Introduction
Three-dimensional Magnetic Resonance Imaging (MRI) can achieve microscopic resolution to monitor cellular dynamical processes. In order to discriminate implanted cells from host tissue, they must be labelled. Iron oxide nanoparticles (USPIO) function as such label and generate pronounced contrast in T2*-weighted images. This approach is now well established1, 2. However, intrinsic T2 and T2* effects caused by paramagnetic deoxyhemoglobin in red blood cells of blood vessels may complicate the data analysis.
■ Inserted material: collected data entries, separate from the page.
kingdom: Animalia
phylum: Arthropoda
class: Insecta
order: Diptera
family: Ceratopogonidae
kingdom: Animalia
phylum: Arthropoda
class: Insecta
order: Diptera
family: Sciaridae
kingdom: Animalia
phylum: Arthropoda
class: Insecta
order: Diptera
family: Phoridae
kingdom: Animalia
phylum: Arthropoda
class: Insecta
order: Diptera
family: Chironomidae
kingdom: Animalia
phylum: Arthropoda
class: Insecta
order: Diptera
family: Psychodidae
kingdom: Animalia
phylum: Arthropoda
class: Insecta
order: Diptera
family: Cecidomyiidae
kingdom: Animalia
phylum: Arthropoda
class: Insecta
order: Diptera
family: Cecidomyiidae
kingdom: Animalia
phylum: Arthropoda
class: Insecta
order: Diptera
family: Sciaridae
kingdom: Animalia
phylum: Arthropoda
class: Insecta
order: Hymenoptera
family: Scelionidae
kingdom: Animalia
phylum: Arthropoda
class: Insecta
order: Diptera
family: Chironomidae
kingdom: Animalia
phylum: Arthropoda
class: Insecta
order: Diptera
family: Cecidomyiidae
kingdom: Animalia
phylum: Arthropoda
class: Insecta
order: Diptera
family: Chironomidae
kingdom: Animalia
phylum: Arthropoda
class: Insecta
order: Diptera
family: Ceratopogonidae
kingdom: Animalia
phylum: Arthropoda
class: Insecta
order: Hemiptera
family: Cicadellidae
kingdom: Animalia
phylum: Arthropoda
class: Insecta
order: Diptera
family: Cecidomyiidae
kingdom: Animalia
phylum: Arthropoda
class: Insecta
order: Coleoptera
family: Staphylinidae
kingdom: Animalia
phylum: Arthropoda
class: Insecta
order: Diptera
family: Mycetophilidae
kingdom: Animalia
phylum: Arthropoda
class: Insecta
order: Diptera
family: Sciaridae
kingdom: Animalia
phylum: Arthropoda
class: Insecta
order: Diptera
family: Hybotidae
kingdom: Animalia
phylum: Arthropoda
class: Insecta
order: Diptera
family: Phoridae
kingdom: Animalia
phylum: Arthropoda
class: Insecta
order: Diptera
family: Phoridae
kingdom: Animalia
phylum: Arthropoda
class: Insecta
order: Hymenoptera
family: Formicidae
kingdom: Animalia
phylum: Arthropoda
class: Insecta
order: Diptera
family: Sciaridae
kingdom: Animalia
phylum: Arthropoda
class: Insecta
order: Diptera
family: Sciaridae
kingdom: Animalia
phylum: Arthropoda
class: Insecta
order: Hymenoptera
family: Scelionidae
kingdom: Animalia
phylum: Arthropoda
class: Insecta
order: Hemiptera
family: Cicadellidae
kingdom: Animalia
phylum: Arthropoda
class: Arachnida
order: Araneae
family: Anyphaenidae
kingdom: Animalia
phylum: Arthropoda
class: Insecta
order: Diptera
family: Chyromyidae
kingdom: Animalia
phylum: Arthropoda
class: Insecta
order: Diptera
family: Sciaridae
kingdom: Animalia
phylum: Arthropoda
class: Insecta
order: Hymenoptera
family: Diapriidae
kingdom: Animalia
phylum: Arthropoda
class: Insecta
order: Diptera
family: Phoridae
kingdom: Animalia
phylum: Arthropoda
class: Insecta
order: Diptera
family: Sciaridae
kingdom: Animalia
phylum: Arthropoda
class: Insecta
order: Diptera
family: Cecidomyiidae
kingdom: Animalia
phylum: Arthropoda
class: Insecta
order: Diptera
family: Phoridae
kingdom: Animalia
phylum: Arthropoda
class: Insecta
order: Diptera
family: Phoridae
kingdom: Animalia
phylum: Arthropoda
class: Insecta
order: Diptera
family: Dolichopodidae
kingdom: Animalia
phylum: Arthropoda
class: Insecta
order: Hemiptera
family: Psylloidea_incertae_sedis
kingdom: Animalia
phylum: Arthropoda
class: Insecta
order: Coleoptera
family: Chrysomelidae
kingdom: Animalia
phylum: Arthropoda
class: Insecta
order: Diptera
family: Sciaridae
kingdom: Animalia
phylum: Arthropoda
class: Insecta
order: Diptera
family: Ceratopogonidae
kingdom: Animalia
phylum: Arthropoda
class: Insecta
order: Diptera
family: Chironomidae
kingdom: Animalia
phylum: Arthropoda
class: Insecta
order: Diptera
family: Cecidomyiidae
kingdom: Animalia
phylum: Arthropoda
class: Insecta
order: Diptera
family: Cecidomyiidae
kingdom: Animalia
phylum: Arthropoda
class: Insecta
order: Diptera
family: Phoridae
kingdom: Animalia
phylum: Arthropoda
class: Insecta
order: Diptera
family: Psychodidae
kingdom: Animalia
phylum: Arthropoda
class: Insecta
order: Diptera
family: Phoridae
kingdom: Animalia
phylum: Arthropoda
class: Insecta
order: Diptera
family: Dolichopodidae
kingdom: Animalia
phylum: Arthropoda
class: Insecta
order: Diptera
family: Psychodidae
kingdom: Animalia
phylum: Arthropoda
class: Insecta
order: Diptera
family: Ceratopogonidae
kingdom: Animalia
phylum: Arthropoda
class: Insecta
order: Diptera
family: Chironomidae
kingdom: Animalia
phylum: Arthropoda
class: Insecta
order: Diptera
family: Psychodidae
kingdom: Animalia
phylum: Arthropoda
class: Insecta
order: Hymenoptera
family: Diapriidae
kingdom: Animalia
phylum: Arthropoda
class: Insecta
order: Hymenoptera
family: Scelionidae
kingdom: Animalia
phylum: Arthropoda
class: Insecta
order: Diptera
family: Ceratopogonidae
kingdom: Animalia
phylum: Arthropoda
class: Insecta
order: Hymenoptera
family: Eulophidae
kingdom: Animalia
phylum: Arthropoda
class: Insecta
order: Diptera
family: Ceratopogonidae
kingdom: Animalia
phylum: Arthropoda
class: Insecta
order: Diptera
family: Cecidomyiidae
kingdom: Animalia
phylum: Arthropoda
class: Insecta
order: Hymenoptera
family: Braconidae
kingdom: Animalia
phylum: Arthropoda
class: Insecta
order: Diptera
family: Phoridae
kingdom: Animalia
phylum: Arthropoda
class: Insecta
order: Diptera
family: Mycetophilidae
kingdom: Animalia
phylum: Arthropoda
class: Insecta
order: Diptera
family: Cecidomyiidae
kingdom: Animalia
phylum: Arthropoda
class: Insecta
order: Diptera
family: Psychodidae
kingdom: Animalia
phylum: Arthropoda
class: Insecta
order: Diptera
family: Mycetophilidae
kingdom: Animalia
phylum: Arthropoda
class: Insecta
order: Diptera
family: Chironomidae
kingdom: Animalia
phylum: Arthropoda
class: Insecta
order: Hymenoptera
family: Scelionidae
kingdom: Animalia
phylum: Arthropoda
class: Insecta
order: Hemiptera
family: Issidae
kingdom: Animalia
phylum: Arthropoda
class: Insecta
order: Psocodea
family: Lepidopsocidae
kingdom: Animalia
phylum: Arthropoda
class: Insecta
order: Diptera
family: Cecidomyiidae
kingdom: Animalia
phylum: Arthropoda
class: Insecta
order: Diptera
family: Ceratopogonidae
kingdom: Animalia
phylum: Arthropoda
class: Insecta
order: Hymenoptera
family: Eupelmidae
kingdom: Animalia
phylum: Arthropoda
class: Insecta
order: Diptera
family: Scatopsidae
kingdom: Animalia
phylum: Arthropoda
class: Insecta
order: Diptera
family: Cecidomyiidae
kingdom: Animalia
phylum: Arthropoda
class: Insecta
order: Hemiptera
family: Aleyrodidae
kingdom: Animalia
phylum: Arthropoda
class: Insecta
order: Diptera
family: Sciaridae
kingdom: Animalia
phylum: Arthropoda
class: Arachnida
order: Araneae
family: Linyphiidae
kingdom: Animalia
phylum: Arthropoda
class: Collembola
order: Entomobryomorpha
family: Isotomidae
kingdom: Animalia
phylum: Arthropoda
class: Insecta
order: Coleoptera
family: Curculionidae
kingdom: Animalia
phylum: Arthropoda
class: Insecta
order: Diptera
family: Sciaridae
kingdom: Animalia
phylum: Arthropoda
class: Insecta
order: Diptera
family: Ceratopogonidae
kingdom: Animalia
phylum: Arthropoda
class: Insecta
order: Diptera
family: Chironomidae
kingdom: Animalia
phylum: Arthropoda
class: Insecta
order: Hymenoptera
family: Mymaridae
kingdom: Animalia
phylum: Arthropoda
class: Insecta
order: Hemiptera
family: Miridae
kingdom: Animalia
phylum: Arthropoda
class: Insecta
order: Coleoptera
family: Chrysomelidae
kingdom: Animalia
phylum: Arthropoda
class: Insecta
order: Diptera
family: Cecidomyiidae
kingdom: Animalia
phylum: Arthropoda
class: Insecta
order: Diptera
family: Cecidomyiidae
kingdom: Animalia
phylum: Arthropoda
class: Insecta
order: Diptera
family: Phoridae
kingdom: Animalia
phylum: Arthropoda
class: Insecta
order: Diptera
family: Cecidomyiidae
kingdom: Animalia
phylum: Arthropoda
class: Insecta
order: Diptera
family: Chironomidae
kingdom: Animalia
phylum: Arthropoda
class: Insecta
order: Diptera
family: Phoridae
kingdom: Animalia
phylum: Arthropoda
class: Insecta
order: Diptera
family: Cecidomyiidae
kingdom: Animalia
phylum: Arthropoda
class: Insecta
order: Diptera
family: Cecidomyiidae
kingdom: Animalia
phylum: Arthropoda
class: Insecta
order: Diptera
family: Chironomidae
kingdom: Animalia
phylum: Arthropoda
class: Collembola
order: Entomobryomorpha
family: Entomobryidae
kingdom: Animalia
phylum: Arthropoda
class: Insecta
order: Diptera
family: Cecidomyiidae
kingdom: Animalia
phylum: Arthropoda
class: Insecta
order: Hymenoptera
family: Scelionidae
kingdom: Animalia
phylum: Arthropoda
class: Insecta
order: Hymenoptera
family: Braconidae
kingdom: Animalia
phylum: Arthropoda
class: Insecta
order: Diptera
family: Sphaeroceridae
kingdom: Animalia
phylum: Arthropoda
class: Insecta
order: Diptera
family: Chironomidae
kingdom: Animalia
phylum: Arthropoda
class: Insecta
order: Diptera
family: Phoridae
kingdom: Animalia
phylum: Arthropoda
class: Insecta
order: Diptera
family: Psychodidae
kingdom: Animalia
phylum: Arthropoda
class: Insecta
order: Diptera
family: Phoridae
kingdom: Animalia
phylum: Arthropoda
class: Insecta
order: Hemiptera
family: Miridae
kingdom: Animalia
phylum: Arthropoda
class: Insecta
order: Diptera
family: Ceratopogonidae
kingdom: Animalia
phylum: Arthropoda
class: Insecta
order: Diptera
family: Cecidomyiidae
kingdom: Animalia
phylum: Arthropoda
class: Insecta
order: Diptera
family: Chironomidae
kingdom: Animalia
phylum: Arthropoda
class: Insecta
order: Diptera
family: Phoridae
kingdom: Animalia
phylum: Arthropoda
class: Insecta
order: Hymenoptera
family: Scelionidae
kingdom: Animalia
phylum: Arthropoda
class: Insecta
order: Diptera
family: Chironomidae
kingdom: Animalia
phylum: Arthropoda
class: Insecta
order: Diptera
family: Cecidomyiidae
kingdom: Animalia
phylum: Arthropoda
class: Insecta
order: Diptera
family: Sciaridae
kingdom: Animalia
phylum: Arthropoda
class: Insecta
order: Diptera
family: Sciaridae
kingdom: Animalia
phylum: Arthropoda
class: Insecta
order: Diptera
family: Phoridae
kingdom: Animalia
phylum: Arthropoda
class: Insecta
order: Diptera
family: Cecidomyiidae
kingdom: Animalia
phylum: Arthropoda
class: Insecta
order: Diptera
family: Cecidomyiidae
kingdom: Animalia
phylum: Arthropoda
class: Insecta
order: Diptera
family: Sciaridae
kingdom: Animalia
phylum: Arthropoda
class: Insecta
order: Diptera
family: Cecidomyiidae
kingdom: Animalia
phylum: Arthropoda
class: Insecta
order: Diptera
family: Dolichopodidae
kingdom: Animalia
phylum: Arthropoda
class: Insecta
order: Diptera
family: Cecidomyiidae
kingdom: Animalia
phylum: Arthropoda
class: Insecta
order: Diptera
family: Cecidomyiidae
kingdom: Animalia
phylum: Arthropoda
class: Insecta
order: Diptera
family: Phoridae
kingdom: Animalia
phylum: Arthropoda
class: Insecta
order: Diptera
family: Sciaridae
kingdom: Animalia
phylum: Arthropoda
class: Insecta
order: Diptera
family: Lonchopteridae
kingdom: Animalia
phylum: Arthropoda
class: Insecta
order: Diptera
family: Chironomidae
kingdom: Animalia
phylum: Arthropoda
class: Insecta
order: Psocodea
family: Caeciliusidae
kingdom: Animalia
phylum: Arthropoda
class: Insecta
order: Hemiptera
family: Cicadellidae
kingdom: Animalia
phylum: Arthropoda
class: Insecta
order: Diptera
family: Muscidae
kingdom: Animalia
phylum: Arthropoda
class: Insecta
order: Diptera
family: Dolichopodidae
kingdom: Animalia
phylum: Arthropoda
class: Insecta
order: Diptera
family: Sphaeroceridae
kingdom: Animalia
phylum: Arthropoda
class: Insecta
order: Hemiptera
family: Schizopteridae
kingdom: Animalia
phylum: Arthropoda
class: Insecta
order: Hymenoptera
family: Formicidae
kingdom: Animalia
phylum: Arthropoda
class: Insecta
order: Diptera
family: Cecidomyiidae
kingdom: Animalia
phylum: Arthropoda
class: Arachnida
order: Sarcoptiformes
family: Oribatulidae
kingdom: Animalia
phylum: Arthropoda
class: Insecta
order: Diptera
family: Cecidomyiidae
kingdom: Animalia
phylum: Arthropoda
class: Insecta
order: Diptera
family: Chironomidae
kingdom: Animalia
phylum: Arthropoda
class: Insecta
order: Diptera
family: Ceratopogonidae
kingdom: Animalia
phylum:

Changes in the deoxyhemoglobin level were the basis of MRI studies that have addressed the effect of blood oxygenation level-dependent (BOLD) contrast 3 . We have utilized the BOLD effect for the suppression of intrinsic T2 and T2* effects and improved stem cell detectability by modification of the inhalation gas in an animal model.
Methods
Experiments were performed in accordance with NIH animal protection guidelines and approved by governmental authorities. Male Wistar rats (n=10, 250–550 g) were anesthetized with 1% halothane. Three animals were part of a study were USPIO labeled embryonic stem cells were implanted in a stroke model (see 2 ). The gas mixture for anesthesia was varied between: (A) 30–35% oxygen (O2) and 65–70% N2O and (B) 95% O2 and 5% CO2. The gas mixture was changed from mixture (A) to (B) after completion of the MRI experiments with mixture (A), without repositioning the animal. MRI experiments were performed on an experimental animal scanner at 4.7 Tesla or 7 Tesla (Bruker BioSpec) equipped with actively shielded gradient sets 200 mT m−1. For rf irradiation and signal detection custom-built coils were used. A 12-cm-diameter Helmholtz coil arrangement served for rf excitation, whereas signal detection was achieved with a 2.3 cm (4.7 T)/ 3.0 cm (7 T) surface coil.
Results
Rats tolerated the 4 hours procedure very well. Two animals were imaged multiple times (up to four times). Images with gas mixture B (95% O2, 5% CO2) resulted in substantial reduction of intrinsic T2 and T2* effects by blood vessels compared to the usually used gas mixture A (30–35% O2, 65–70% N2O). Small blood vessels were not visible and major blood vessels were reduced in size by up to 80%. The hypointense signal of USPIO labelled embryonic stem cells was not affected.
Conclusion
The increased amount of oxygen in the anesthesia gas and the resulting BOLD effect enables a clear distinction between hypointensity effects caused by labelled cells and intrinsic hypointensity caused by paramagnetic oxyhemoglobin in blood vessels. This improves the unambiguous monitoring of cell migration substantially. (See Figure 1).
Suppression of intrinsic T2* effects by modification of the anesthesia gas.